* [REQUIRED TASK] Print the lines between the one holding "genus: Thalasseus" and the one holding "genus: Bucephala", inclusive, with nothing changed.
— start of DATASET EXTRACT —
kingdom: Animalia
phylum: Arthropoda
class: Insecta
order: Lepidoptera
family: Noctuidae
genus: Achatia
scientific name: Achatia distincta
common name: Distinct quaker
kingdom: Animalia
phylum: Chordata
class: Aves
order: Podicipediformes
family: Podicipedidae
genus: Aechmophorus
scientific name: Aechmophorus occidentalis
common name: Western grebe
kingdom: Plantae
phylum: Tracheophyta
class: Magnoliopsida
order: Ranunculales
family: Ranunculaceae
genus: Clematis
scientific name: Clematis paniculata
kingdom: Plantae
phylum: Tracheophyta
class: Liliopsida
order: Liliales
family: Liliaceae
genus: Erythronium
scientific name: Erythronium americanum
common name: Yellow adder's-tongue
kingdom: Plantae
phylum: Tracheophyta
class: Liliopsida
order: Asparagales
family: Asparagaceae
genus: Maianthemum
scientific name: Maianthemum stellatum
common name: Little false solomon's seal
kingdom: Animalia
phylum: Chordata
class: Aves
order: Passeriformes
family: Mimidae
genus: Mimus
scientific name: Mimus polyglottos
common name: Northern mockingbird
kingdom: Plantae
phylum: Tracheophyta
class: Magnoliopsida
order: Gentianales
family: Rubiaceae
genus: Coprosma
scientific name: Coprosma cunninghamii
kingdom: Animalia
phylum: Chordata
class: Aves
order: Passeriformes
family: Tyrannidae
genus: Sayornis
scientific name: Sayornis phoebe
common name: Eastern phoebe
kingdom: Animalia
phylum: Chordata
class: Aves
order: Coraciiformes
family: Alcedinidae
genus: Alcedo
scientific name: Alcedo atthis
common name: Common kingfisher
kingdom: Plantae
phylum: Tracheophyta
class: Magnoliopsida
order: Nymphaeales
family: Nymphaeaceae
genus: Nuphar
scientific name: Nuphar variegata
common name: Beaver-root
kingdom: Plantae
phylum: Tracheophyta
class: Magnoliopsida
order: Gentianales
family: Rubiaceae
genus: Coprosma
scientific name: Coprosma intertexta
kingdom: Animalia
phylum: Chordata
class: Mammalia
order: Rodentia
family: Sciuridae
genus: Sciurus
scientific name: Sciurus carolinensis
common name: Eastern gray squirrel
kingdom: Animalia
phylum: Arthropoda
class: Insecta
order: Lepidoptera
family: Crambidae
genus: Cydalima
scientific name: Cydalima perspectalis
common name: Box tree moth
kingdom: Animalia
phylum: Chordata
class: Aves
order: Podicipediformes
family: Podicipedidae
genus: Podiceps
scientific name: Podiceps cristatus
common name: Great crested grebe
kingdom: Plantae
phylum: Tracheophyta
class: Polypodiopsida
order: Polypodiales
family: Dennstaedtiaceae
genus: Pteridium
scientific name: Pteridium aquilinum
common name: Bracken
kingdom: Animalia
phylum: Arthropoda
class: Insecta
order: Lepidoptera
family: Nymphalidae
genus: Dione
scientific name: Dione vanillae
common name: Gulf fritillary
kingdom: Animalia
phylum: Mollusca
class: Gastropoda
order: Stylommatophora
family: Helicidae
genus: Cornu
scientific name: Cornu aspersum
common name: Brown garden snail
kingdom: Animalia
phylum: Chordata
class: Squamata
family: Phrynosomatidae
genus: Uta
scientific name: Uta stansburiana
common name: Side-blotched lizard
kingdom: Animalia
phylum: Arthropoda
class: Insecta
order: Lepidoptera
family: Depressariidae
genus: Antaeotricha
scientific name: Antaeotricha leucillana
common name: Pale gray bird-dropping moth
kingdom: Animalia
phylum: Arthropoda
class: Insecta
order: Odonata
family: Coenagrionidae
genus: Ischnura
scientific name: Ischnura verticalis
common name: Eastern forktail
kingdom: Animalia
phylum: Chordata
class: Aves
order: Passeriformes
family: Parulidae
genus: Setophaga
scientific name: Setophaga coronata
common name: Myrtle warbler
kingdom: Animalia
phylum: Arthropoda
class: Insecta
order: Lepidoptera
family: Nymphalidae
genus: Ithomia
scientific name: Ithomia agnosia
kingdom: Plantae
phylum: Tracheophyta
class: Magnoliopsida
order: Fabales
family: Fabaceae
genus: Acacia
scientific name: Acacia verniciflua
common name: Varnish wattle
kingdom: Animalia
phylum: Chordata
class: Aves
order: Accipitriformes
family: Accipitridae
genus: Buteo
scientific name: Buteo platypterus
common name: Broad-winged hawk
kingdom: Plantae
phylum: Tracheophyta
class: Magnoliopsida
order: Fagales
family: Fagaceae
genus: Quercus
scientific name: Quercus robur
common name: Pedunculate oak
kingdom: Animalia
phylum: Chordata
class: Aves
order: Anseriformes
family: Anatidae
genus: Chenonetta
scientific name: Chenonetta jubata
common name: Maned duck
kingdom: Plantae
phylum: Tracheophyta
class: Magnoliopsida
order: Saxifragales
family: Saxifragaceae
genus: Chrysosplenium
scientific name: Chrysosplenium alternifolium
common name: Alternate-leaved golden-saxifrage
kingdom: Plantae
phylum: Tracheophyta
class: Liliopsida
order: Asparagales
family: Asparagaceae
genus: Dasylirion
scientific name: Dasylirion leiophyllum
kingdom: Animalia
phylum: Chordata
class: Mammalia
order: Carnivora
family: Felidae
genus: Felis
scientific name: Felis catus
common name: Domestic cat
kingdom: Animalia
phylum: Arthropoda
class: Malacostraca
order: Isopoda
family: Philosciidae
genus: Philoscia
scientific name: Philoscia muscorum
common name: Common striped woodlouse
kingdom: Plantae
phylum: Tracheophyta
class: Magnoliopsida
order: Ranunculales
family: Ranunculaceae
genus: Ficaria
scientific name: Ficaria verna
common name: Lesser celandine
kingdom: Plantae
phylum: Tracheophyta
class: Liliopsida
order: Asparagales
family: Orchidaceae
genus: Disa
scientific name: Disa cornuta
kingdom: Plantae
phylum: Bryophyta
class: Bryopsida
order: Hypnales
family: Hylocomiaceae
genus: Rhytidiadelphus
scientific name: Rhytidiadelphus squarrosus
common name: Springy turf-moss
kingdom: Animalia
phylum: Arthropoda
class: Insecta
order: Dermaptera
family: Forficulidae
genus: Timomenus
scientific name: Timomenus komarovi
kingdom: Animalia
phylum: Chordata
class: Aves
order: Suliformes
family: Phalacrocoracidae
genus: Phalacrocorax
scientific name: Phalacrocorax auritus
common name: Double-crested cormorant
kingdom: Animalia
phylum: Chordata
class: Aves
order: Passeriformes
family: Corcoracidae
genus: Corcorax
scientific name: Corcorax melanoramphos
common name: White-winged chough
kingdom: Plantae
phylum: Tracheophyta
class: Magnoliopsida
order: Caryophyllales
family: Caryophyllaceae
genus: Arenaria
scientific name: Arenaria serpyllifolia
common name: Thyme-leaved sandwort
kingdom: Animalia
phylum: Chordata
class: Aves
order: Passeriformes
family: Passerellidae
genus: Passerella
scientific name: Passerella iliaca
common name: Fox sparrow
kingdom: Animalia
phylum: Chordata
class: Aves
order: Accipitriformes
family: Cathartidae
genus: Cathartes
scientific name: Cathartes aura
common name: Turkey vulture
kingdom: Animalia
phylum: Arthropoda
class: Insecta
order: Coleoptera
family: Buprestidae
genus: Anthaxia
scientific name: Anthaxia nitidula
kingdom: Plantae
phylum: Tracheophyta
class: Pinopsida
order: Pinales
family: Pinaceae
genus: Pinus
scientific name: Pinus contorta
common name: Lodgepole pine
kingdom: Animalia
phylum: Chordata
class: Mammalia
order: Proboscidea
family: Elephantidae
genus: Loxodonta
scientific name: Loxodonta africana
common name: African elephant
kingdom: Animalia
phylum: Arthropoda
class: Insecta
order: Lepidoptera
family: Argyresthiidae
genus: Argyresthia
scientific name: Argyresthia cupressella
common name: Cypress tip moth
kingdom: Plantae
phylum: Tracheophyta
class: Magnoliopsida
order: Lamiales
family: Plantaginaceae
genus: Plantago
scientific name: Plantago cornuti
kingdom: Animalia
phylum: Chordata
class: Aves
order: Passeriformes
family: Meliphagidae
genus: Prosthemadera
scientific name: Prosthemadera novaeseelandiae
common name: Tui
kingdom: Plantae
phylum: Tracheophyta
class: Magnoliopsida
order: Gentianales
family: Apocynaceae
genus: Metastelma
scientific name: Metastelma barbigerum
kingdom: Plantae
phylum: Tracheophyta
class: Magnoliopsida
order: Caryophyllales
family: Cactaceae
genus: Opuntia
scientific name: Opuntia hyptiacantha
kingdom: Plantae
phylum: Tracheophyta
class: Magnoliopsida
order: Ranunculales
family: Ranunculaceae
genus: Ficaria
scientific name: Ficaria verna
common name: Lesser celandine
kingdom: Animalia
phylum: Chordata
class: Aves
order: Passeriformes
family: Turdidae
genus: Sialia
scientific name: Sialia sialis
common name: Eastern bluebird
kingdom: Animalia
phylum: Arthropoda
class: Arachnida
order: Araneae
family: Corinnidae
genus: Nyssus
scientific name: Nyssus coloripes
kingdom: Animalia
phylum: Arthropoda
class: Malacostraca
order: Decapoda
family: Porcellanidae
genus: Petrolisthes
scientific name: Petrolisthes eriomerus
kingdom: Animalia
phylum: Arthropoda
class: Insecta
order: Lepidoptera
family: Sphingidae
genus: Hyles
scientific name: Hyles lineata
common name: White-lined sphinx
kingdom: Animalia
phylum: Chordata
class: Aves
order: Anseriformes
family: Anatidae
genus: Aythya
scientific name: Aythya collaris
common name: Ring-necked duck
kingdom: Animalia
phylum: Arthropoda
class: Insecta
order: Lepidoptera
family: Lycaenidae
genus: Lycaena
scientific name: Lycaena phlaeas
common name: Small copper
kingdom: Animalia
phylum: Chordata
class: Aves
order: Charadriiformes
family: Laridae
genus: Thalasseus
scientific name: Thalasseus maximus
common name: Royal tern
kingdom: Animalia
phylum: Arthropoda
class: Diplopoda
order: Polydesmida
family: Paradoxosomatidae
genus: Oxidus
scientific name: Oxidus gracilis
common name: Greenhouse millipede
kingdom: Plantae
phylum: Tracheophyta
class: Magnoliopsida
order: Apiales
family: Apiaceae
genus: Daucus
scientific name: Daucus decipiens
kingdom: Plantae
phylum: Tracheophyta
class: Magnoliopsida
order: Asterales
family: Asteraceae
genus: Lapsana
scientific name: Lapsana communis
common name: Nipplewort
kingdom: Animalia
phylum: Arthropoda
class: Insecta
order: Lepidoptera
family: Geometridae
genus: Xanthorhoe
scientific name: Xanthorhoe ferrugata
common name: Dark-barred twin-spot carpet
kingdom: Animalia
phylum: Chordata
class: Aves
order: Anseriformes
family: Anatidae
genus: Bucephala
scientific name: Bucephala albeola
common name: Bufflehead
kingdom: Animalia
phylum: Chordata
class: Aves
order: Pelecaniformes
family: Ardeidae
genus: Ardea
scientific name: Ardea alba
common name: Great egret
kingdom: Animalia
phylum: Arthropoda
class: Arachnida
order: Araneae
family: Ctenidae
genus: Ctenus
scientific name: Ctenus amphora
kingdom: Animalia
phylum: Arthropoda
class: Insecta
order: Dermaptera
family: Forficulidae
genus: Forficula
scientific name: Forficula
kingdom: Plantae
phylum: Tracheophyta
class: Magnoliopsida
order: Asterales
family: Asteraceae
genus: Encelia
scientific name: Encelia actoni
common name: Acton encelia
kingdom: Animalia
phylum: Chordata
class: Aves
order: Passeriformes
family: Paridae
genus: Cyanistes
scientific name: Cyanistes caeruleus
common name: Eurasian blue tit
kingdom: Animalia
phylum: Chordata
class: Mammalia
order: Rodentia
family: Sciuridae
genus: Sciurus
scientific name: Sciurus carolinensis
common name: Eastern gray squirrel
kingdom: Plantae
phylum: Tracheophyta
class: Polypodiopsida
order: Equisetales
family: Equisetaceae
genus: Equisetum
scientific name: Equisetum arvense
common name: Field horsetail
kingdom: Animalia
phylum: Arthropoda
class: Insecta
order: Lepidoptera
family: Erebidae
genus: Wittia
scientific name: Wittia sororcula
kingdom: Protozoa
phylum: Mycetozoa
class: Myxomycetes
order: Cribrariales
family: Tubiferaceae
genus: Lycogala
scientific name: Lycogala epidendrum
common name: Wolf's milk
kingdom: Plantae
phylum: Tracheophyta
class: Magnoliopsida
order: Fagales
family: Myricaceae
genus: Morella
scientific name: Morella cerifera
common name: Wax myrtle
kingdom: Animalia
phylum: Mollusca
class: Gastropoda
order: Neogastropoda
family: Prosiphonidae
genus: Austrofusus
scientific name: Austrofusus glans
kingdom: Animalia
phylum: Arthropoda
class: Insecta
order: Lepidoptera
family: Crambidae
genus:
— end of DATASET EXTRACT —
* [ANSWER FOR THIS EXERCISE]
genus: Thalasseus
scientific name: Thalasseus maximus
common name: Royal tern
kingdom: Animalia
phylum: Arthropoda
class: Diplopoda
order: Polydesmida
family: Paradoxosomatidae
genus: Oxidus
scientific name: Oxidus gracilis
common name: Greenhouse millipede
kingdom: Plantae
phylum: Tracheophyta
class: Magnoliopsida
order: Apiales
family: Apiaceae
genus: Daucus
scientific name: Daucus decipiens
kingdom: Plantae
phylum: Tracheophyta
class: Magnoliopsida
order: Asterales
family: Asteraceae
genus: Lapsana
scientific name: Lapsana communis
common name: Nipplewort
kingdom: Animalia
phylum: Arthropoda
class: Insecta
order: Lepidoptera
family: Geometridae
genus: Xanthorhoe
scientific name: Xanthorhoe ferrugata
common name: Dark-barred twin-spot carpet
kingdom: Animalia
phylum: Chordata
class: Aves
order: Anseriformes
family: Anatidae
genus: Bucephala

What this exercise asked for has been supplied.